Barrier methods of contraception block the sperm from access to the egg. There are both physical barriers, such as the diaphragm, vaginal sponge, and cervical cap, and chemical barriers (spermicides) in the form of creams, jellies, foams, and suppositories. The effectiveness of these methods in family planning is enhanced greatly when a physical barrier is used with a spermicide.
The diaphragm is the most effective barrier method for women and has a success rate of 98.5 percent when used consistently and correctly. The diaphragm always should be used in conjunction with a spermicide. Developed more than 100 years ago, the diaphragm is a rubber cap that is inserted into the vagina to cover the cervix. If you want to use a diaphragm, you must see your physician to be fitted for one. Proper fit is essential because the diaphragm must cover the entire cervical opening to be effective. If you gain or lose a large amount of weight, you may require a diaphragm of a different size. Before intercourse, insert your diaphragm with about a teaspoon of spermicidal cream or jelly, spread around the edge and in the center of the device. After intercourse, wait at least 6 hours to remove the diaphragm. If you have intercourse again within the 6 hours, you must apply more spermicide. Clean your diaphragm with soap and water. Periodically check for holes or thinning; if either occurs, you need a new diaphragm. There are no side effects for family planning using a diaphragm unless you are allergic to spermicide. The most common complaint is that having to interrupt sex to insert a diaphragm interferes with enjoyment.
The vaginal sponge is the newest barrier method available and is less effective than the diaphragm. Unlike the diaphragm, it is available without a prescription and does not require a special fitting.
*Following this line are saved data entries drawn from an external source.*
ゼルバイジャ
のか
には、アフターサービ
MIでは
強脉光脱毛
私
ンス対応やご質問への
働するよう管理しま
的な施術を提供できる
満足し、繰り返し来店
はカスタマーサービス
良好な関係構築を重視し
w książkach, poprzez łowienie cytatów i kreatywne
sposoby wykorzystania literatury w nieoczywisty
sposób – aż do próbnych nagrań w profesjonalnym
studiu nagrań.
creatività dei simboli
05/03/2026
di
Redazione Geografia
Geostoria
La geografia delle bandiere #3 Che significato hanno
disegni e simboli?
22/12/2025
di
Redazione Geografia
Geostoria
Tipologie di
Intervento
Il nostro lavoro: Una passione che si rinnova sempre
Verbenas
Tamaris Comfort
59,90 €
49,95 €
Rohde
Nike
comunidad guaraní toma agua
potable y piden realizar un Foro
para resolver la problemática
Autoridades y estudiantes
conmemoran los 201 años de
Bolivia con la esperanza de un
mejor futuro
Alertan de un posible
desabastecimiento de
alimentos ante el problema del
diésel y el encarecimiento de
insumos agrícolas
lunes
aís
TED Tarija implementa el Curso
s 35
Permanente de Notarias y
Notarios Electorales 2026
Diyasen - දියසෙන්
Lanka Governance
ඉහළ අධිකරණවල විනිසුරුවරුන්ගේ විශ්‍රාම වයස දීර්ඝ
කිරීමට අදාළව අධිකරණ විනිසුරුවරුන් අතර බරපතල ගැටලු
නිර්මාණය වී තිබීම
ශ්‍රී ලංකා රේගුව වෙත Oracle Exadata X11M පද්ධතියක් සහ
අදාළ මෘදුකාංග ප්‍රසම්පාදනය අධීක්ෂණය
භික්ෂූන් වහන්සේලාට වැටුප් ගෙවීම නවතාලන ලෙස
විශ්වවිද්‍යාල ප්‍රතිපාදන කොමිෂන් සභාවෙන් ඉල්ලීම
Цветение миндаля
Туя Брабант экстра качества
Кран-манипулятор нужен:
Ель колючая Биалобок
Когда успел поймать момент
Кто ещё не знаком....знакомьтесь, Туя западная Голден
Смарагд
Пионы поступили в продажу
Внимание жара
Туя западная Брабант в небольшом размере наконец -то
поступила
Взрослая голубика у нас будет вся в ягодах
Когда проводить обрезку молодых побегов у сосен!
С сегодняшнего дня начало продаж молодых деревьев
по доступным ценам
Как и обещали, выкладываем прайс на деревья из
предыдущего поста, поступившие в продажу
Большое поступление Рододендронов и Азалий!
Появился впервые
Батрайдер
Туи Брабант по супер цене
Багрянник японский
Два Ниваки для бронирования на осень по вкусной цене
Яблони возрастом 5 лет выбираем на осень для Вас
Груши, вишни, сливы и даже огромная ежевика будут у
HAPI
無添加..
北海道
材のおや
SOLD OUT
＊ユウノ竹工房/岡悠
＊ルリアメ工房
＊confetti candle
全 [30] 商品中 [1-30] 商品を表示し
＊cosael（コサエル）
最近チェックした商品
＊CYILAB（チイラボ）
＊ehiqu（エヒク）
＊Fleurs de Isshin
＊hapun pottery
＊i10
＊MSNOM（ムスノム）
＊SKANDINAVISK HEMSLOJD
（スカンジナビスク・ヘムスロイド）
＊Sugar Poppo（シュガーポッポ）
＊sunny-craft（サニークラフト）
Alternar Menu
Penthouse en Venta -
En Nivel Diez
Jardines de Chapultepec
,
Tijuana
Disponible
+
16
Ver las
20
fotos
The sponge is inserted deep into the vagina, much like the diaphragm. The significant difference is that the sponge contains spermicide that is released continually for 24 hours. During that time, you can have repeated intercourse without worrying about adding more spermicide. After intercourse, the sponge must remain in the vagina for 6 hours before removal.
The cervical cap, a plastic cap designed to fit snugly over the cervix, is similar to the diaphragm in that it must be fitted by a physician. Unlike the diaphragm, however, the cap is difficult for many women to insert because it needs to be placed deeply within the vagina. Thus, the tendency is to leave the cap in for extended periods. Many physicians, however, recommend against this because it can become a breeding ground for toxin-producing bacteria. The cervical cap is about 85 percent effective for preventing pregnancy and family planning, a rate far below that with the diaphragm or vaginal sponge.